AVAILABLE DATA Start Marker
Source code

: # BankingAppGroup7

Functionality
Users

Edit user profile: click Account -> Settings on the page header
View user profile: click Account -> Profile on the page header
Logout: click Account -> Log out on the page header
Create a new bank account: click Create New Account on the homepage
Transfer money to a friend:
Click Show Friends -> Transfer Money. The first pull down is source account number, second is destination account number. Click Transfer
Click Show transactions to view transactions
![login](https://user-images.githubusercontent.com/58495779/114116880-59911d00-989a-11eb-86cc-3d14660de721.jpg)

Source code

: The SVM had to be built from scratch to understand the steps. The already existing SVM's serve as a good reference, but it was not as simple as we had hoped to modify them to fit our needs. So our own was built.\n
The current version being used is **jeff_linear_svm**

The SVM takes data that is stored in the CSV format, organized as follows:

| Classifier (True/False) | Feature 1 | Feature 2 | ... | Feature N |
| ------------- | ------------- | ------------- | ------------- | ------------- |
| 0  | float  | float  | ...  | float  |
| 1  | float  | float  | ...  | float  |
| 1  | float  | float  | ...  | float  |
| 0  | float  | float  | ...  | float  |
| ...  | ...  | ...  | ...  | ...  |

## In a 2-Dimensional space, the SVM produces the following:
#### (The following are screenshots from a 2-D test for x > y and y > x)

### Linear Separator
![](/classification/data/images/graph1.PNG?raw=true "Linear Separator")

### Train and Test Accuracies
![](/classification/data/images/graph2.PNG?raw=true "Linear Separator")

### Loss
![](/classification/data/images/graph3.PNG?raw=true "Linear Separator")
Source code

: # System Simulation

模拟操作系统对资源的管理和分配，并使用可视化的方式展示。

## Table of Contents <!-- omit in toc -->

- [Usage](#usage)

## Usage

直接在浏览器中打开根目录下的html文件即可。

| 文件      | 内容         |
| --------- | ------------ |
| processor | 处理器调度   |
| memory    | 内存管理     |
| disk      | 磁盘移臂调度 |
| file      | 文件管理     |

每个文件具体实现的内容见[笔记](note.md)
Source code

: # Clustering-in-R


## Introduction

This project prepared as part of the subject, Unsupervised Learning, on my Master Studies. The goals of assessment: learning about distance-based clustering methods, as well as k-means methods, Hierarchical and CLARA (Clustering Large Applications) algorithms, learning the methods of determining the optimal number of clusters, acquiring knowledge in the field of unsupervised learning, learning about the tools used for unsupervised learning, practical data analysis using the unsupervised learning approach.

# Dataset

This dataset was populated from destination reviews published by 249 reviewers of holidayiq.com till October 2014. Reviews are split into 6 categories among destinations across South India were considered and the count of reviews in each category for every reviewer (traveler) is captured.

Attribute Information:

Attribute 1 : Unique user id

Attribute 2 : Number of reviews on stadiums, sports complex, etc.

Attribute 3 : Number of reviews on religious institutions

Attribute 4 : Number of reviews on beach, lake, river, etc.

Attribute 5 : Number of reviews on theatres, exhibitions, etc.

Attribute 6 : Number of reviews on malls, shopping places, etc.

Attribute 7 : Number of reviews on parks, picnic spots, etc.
AVAILABLE DATA End Marker
**ASSIGNED TASK**
Please copy exactly the lines from the one that contains "Attribute 6 : Number" up to and including the final line of the listing above.

**WRITTEN ANSWER**
Attribute 6 : Number of reviews on malls, shopping places, etc.

Attribute 7 : Number of reviews on parks, picnic spots, etc.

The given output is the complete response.